Женщина зевнула и сладко потянулась:
– Роза пустынь отнимать силы, но и боль отнимать, отуплять рассудок. Становиться всё равно. Тебя мочь резать на куски, а ты не чувствовать и даже не бояться. Это очень сильный дурман. Очень дорогой. Очень. И запретный. Потому ещё дороже. Я достать его в особый лавка. Особый лавка – особый риск.
– Сколько? – спросил Сингур.
Нелани снова потянулась:
– Тебе не расплатиться деньги. Но я врать. Пыльца пустынный роза стоит мало деньги. Много деньги стоит знать, как из него делать дурман. Я знать… А ты подумать, как платить мне. Чтобы я быть довольна.
Мужчина улыбнулся в темноте.
– Да знаю я, как тебе платить, знаю, – его ладонь легла на тёплое женское бедро. – Только сил нет…
Шианка тихо рассмеялась, рывком села на топчане и притянула собеседника к себе, поцеловала в лоб:
– Силы вернуться. И ты стараться. Очень стараться.
– Да, Тихая Вода. Я очень стараться… – он мягко прижал её к себе и уткнулся носом в кудрявую макушку. – Тебя вправду назвали Слёзы? Или это имя, которое дали после того, как ты отказала вашему богу?
– После. Но навсегда, – ответила Нелани. – Навсегда Слёзы. Но теперь есть ты – значит, слёзы не будет.
Он вздохнул, собираясь с духом, и ответил:
– Я умираю, Нелани. Будет тихая вода. Через полгода или даже раньше.
– Зачем ты стать фимиамщик? – вздохнула собеседница. – Ты уметь любить, быть молод, хорош собой. Зачем фимиам?
– Я не фимиамщик, – упрямо в который уж раз сказал Сингур. – И не так уж молод. Да и не спрашивали меня, хочу я стать таким или нет.
– М-м-м… – тихо протянула шианка. От её вкрадчивого чувственного голоса у Сингура по коже побежали мурашки. – Так говорить все, кто стать рабом дурман. Но я видеть твой фимиам, он чёрный. Я не встречать такой прежде.

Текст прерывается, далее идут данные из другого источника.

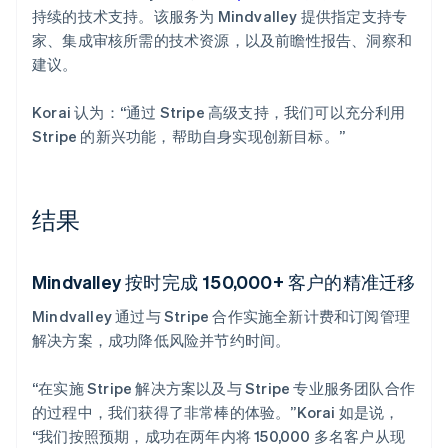
持续的技术支持。该服务为 Mindvalley 提供指定支持专
家、集成审核所需的技术资源，以及前瞻性报告、洞察和
建议。
Korai 认为：“通过 Stripe 高级支持，我们可以充分利用
Stripe 的新兴功能，帮助自身实现创新目标。”
结果
Mindvalley 按时完成 150,000+ 客户的精准迁移
Mindvalley 通过与 Stripe 合作实施全新计费和订阅管理
解决方案，成功降低风险并节约时间。
“在实施 Stripe 解决方案以及与 Stripe 专业服务团队合作
的过程中，我们获得了非常棒的体验。”Korai 如是说，
“我们按照预期，成功在两年内将 150,000 多名客户从现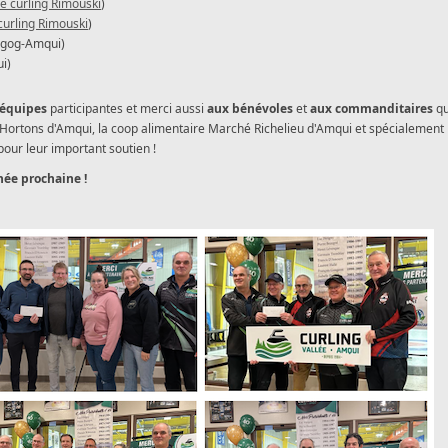
e curling Rimouski
)
curling Rimouski
)
agog-Amqui)
i)
 équipes
participantes et merci aussi
aux bénévoles
et
aux commanditaires
qu
 Hortons d'Amqui, la coop alimentaire Marché Richelieu d'Amqui et spécialement 
pour leur important soutien !
nnée prochaine !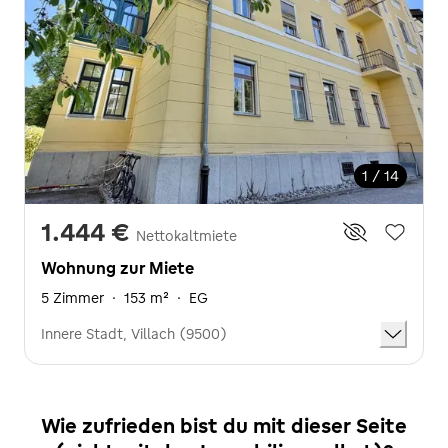
1 / 14
1.444 €
Nettokaltmiete
Wohnung zur Miete
5 Zimmer
·
153 m²
·
EG
Innere Stadt, Villach (9500)
Wie zufrieden bist du mit dieser Seite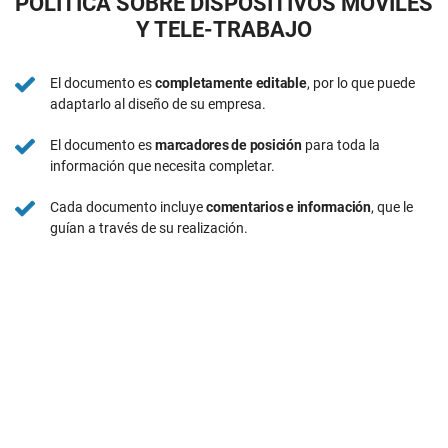
POLÍTICA SOBRE DISPOSITIVOS MÓVILES
Y TELE-TRABAJO
El documento es
completamente editable
, por lo que puede
adaptarlo al diseño de su empresa.
El documento es
marcadores de posición
para toda la
información que necesita completar.
Cada documento incluye
comentarios e información
, que le
guían a través de su realización.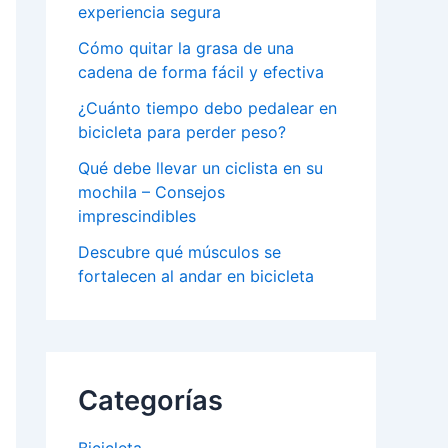
experiencia segura
Cómo quitar la grasa de una
cadena de forma fácil y efectiva
¿Cuánto tiempo debo pedalear en
bicicleta para perder peso?
Qué debe llevar un ciclista en su
mochila – Consejos
imprescindibles
Descubre qué músculos se
fortalecen al andar en bicicleta
Categorías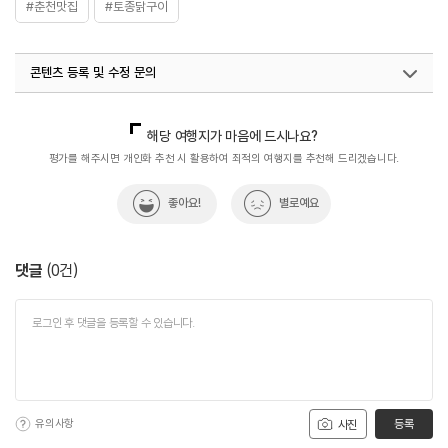
#춘천맛집
#토종닭구이
콘텐츠 등록 및 수정 문의
국내디지털마케팅팀
033-813-3500
해당 여행지가 마음에 드시나요?
평가를 해주시면 개인화 추천 시 활용하여 최적의 여행지를 추천해 드리겠습니다.
좋아요!
별로예요
댓글
(
0
건)
유의사항
등록
사진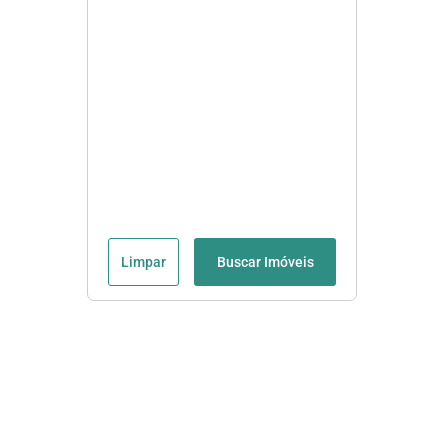
Limpar
Buscar Imóveis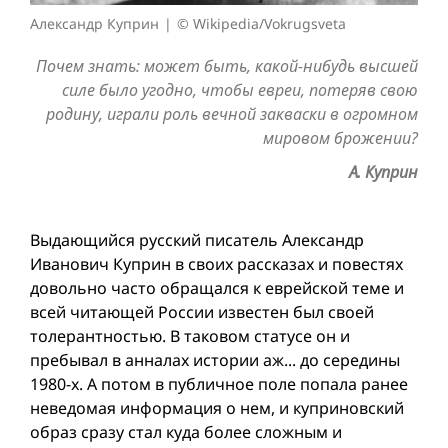
Александр Куприн
© Wikipedia/Vokrugsveta
Почем знать: может быть, какой-нибудь высшей
силе было угодно, чтобы евреи, потеряв свою
родину, играли роль вечной закваски в огромном
мировом брожении?
А. Куприн
Выдающийся русский писатель Александр
Иванович Куприн в своих рассказах и повестях
довольно часто обращался к еврейской теме и
всей читающей России известен был своей
толерантностью. В таковом статусе он и
пребывал в анналах истории аж... до середины
1980-х. А потом в публичное поле попала ранее
неведомая информация о нем, и куприновский
образ сразу стал куда более сложным и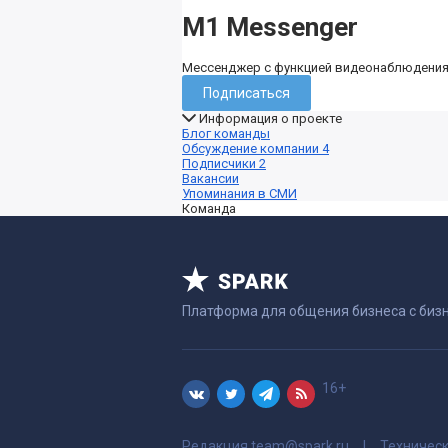
M1 Messenger
Мессенджер с функцией видеонаблюдени
Подписаться
Информация о проекте
Блог команды
Обсуждение компании
4
Подписчики
2
Вакансии
Упоминания в СМИ
Команда
Платформа для общения бизнеса с биз
16+
Редакция
team@spark.ru
Техничес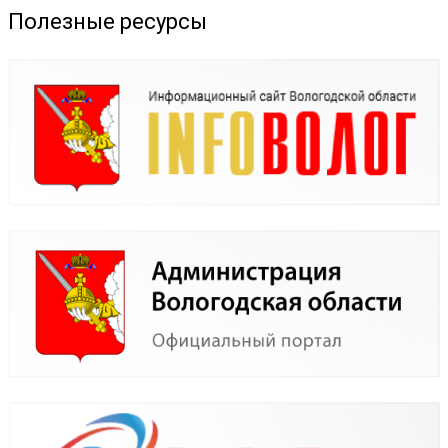
Полезные ресурсы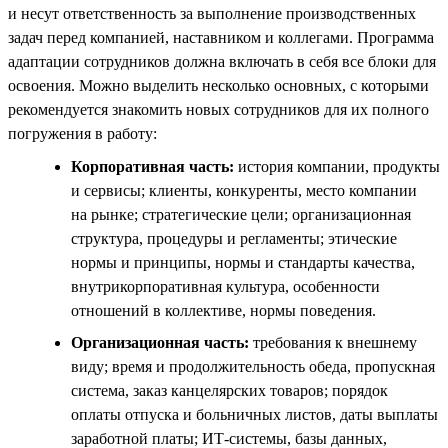
и несут ответственность за выполнение производственных
задач перед компанией, наставником и коллегами. Программа
адаптации сотрудников должна включать в себя все блоки для
освоения. Можно выделить несколько основных, с которыми
рекомендуется знакомить новых сотрудников для их полного
погружения в работу:
Корпоративная часть:
история компании, продукты
и сервисы; клиенты, конкуренты, место компании
на рынке; стратегические цели; организационная
структура, процедуры и регламенты; этические
нормы и принципы, нормы и стандарты качества,
внутрикорпоративная культура, особенности
отношений в коллективе, нормы поведения.
Организационная часть:
требования к внешнему
виду; время и продолжительность обеда, пропускная
система, заказ канцелярских товаров; порядок
оплаты отпуска и больничных листов, даты выплаты
заработной платы; ИТ-системы, базы данных,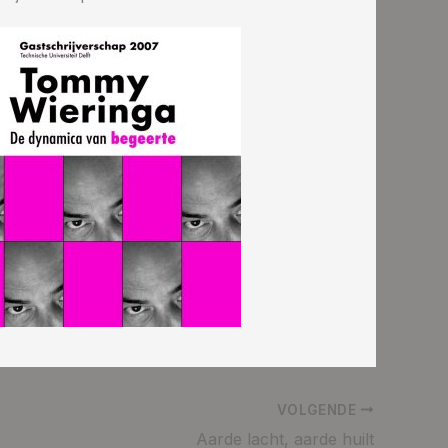
VOLGENDE
Aarde lacht, aarde huilt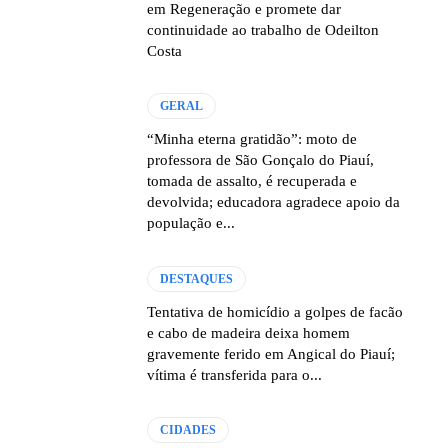
em Regeneração e promete dar
continuidade ao trabalho de Odeilton
Costa
GERAL
“Minha eterna gratidão”: moto de
professora de São Gonçalo do Piauí,
tomada de assalto, é recuperada e
devolvida; educadora agradece apoio da
população e...
DESTAQUES
Tentativa de homicídio a golpes de facão
e cabo de madeira deixa homem
gravemente ferido em Angical do Piauí;
vítima é transferida para o...
CIDADES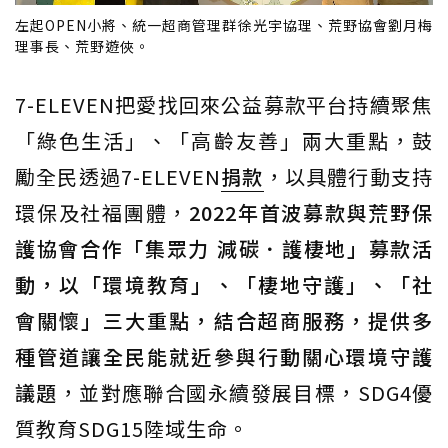
左起OPEN小將、統一超商管理群徐光宇協理、荒野協會劉月梅
理事長、荒野遊俠。
7-ELEVEN把愛找回來公益募款平台持續聚焦
「綠色生活」、「高齡友善」兩大重點，鼓
勵全民透過7-ELEVEN
捐款
，以具體行動支持
環保及社福團體，
2022年首波募款與荒野保
護協會合作「集眾力 減碳．護棲地」募款活
動，以「環境教育」、「棲地守護」、「社
會關懷」三大重點，結合超商服務，提供多
種管道讓全民能就近參與行動關心環境守護
議題
，並對應聯合國永續發展目標，SDG4優
質教育SDG15陸域生命。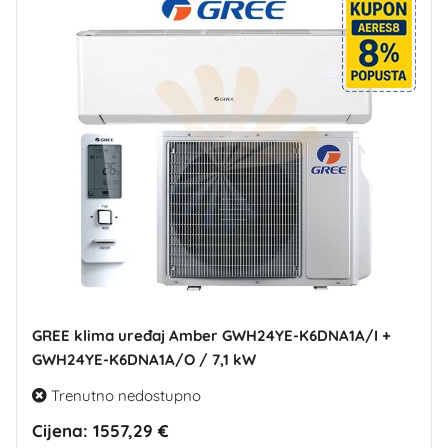
GREE klima uređaj Amber GWH24YE-K6DNA1A/I +
GWH24YE-K6DNA1A/O / 7,1 kW
Trenutno nedostupno
Cijena:
1557,29 €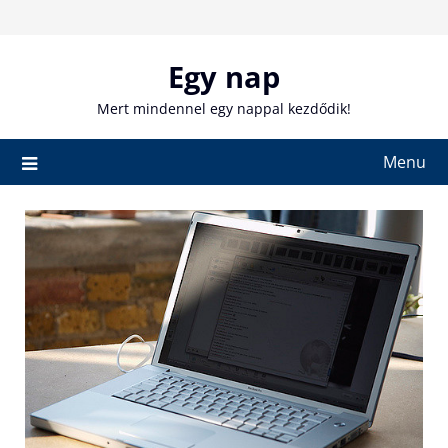
Skip
to
content
Egy nap
Mert mindennel egy nappal kezdődik!
Menu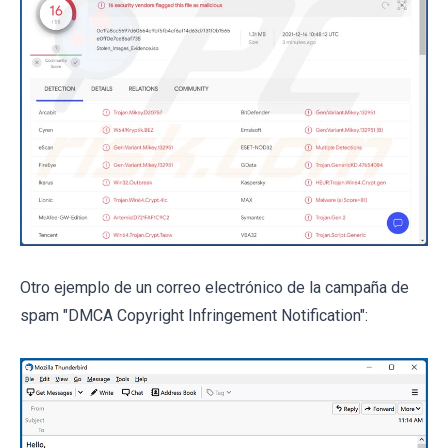
Otro ejemplo de un correo electrónico de la campaña de
spam "DMCA Copyright Infringement Notification":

– Такой никто не встречал, – мужчина откинулся к стене. – Такой есть только в Миаджане. Я сам его добывал. Точнее, не я… его добывали женщины, мы, мужчины, уходили далеко вниз, а женщины ходили по тем коридорам, что ближе к поверхности. Этот фимиам – не пыльца. Что-то вроде плесени на стенах – след, оставленный подземными слизняками. Его соскребают с камня, потом сушат, отдают жрецам, и те делают чёрный фимиам.
– Миаджан – старый сказка, – удивлённо сказала шианка и устроилась рядом, скрестив длинные ноги. – Я смотреть представление на площадь.
– Если бы, – вздохнул Сингур. – Он есть. Там стоят заросшие мхом и лианами храмы, а вокруг тёмная вода…
– Рассказать про слизней? – Нелани встала с топчана и зажгла лампу. – Они большой?
– Разные, – Сингур прикрыл глаза. Свет всё ещё был ему неприятен. – С ладонь, есть и больше – с руку. Такой может упасть с потолка и облепить лицо.